Red Cross attributes program changes to lack of volunteers

PORT HAWKESBURY: An equipment loan program offered by the Canadian Red Cross will no longer be offered through a local business.

The Canadian Red Cross announced on May 14 that it is changing their Health Equipment Loan Program (HELP) service in Port Hawkesbury that provides free, short-term loans of wheelchairs, walkers, crutches, commodes, bath-transfer seats and other mobility aids for people recovering from injury, illness or surgery.

Since 2014, HELP items could be both picked up and returned to a depot inside The Medicine Shoppe pharmacy on Reeves Street in Port Hawkesbury, thanks to space donated by pharmacist Michael Hatt and supported by volunteers. Effective immediately, the Red Cross said equipment can no longer be picked up from the Port Hawkesbury location but can still be returned there.

Dan Bedell, communications director, Atlantic with the Canadian Red Cross explained their depots are geographically spread across the province, usually located in areas with a regional hospital, like Sydney or Antigonish.

“A little depot inside somebody’s business is not typically how these loans are done,” he noted. “A lot of times this equipment is loaned out for people who are recovering from surgery, or hospitalization for some other reason. Often they pick up this equipment upon discharge from hospital. There’d be less of that at the Strait-Richmond.”

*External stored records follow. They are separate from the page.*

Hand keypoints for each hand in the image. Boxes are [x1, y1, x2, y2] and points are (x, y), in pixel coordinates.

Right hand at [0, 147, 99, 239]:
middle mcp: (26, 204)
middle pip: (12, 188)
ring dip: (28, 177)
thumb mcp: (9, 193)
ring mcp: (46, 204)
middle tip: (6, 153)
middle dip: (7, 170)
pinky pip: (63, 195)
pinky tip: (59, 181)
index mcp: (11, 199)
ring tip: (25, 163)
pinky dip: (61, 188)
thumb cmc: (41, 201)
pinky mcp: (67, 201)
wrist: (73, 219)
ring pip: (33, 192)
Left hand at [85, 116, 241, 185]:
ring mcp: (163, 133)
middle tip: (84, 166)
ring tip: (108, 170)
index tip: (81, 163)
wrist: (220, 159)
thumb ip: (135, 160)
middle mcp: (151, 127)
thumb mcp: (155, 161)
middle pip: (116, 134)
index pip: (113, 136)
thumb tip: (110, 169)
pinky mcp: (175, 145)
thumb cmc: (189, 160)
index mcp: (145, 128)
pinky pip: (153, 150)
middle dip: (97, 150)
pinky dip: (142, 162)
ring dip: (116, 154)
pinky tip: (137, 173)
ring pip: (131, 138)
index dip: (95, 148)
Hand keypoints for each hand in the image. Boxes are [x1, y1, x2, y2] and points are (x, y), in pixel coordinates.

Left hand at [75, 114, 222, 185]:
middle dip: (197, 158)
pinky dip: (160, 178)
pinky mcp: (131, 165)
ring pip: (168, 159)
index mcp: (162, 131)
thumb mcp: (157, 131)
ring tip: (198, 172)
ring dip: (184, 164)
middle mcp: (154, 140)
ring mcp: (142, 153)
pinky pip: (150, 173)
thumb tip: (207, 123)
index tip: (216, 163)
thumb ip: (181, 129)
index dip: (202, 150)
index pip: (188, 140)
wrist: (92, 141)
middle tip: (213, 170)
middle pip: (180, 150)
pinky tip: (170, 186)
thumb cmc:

All HELP loans for residents of Richmond, southern Inverness and Guysborough counties, as well as Antigonish County, will be issued from the Canadian Red Cross office at 36 Market Street in Antigonish, where the majority of loans were already being processed. The Red Cross will transport items that are still returned to the Port Hawkesbury depot back to Antigonish, thanks to funding support from the Eastern Zone of the Nova Scotia Health Authority.

Bedell said the loaned equipment is returned to Antigonish because it needs to be sanitized and maintained according to specifications required by Accreditation Canada.

“When we lend that equipment out… we have to make sure it is the right size and the right fit for them and it meets what their doctor, or their physiotherapist, or other health provider has specified what they need,” Bedell said.

He said service centre staff in Antigonish are trained to meet these strict requirements, but in Port Hawkesbury, Bedell said the Red Cross was unable to maintain enough active volunteers to offer those services, even on a part-time basis.

“We require that certain standards be met, and it’s just more difficult to do that when it’s not our own facility, not always our own volunteers and we don’t have enough volunteers to ensure that we can provide reliable hours that we can publicize,” Bedell noted. “We tried to maintain a certain number of volunteers, and when you’re doing this several days a week… you require a number of volunteers to be available to maintain those hours. It’s difficult to do that and we’ve tried to recruit more, that hasn’t been successful.”

HELP loans for northern Inverness and other areas of Cape Breton are issued by volunteers at the Canadian Red Cross service centre at 1140 Upper Prince Street in Sydney.

HELP loans are typically for up to three months and require a written recommendation from a doctor or other health-care provider. More information is on-line at: redcross.ca/HELP.

The Red Cross will also accept donations of used mobility aids in good condition that can be added to its HELP inventory. Anyone interested in donating equipment or who previously borrowed equipment but hasn’t returned it, or is interested in volunteering with the program, can call between 8:30 a.m. and 4:30 p.m., Monday to Friday, at 902-863-8222 in Antigonish or 902-564-4114 in Sydney.

Bedell added the Red Cross is grateful to The Medicine Shoppe for renovating the business to offer and support HELP for the past four years.